La leader accusata di essere troppo ruvida è diventata morbida, morbidissima. Praticamente un’ombra. Giorgia Meloni ha fatto il pieno di voti in questi ultimi anni alzando la voce, sempre e comunque, inseguendo ossessivamente la sovraesposizione su tutti i temi. C’è da presumere, senza bisogno di essere fini analisti, che tra i suoi voti abbia covato l’esasperazione di vedere – “finalmente”, hanno pensato i suoi elettori – “qualcuno che dice le cose come stanno”. Il “finalmente” è la benzina del nuovismo per cui qualsiasi leader mai stato prima al governo gode di un carico di speranza inimmaginabile per chi ci è già passato.

Ossessionata dal consenso, Giorgia Meloni manda allo sbaraglio i ministri. Così è diventata regina nell’arte di imboscarsi

Meloni imperversava sui social urlando contro le accise della benzina. Ci si sarebbe aspettato che nostra signora dell’indignazione avesse preso di petto la questione del prezzo dei carburanti, avrebbe mostrato lo stesso piglio contro la lobby del petrolio oltre a scardinare le maledette accise. Non l’ha fatto (in politica accade di non poter fare cose che si vorrebbero fare o banalmente di non riuscirci) ma soprattutto è scomparsa.

CONSEGNA 1: Secondo il brano su Giorgia Meloni, contro che cosa imperversava sui social Meloni?
CONSEGNA 2: Trascrivi il brano su Giorgia Meloni cominciando dalle parole "Meloni imperversava sui" e fermandoti dopo "soprattutto è scomparsa.".
CONSEGNA 3: Prosegui il brano su Giorgia Meloni, ripartendo subito dopo la sua ultima frase.

DATI REGISTRATI:

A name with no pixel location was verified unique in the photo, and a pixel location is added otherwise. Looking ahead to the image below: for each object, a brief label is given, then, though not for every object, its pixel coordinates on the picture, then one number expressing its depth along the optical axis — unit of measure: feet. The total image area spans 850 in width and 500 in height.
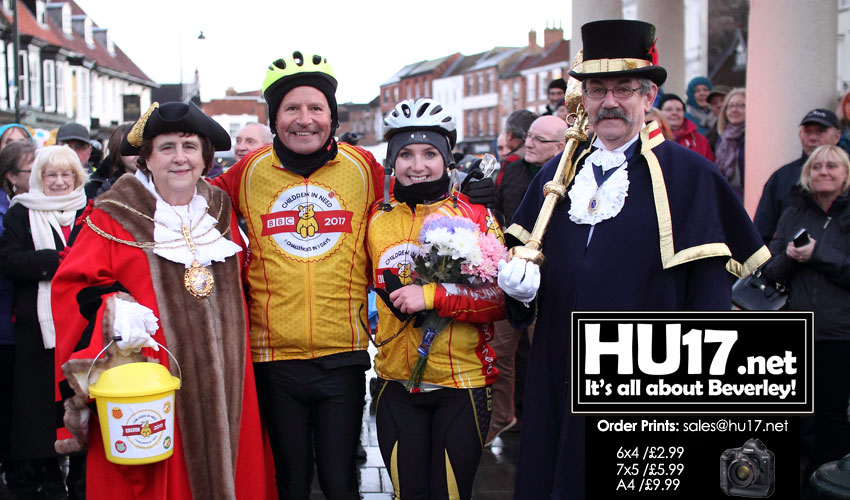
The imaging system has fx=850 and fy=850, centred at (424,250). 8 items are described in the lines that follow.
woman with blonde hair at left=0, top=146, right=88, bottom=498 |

---

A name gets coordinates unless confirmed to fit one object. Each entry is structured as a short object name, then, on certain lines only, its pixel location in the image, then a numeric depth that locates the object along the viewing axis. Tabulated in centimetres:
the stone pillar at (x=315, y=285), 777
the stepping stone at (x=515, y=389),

SOLUZIONE 1: Contro le accise della benzina.

SOLUZIONE 2:
Meloni imperversava sui social urlando contro le accise della benzina. Ci si sarebbe aspettato che nostra signora dell’indignazione avesse preso di petto la questione del prezzo dei carburanti, avrebbe mostrato lo stesso piglio contro la lobby del petrolio oltre a scardinare le maledette accise. Non l’ha fatto (in politica accade di non poter fare cose che si vorrebbero fare o banalmente di non riuscirci) ma soprattutto è scomparsa.

SOLUZIONE 3:
Nascosta dal paravento del suo ruolo istituzionale che – a detta dei suoi – le impone un nuovo senso della misura. Meloni ha lasciato campo ai suoi ministri e ai sottosegretari (preferibilmente del suo partito) talvolta usati come opposizione al suo stesso governo. Pensateci, anche di fronte alla marea di gente che qualche giorno fa ha manifestato contro il pestaggio fascista di fronte alla scuola di Firenze, nonostante le improvvide uscite del ministro Valditara che ha additato una preside colpevole secondo lui di apologia di antifascismo, la voce chiara e secca di Meloni – quella che ha fatto esultare certe discutibili femministe per l’avvento della “donna forte” – non s’è sentita. In disparte.

Ai tempi di Draghi era proprio Meloni a pretendere che l’ex premier riferisse su tutto ciò che accadeva nel Paese

Qualcuno la chiama “saggezza” (non ultimo Adriano Celentano in un’intervista al Corriere) ma non si può non ricordare come ai tempi del governo Draghi fosse proprio Meloni a pretendere che l’ex presidente del Consiglio riferisse su tutto ciò che accadeva nel Paese. Peggio ancora fece nei governi Conte, Gentiloni e Renzi. All’opposizione Giorgia Meloni pretendeva (giustamente o meno) che il presidente del Consiglio si disincagliasse dal suo ruolo istituzionale “per rispondere agli italiani”.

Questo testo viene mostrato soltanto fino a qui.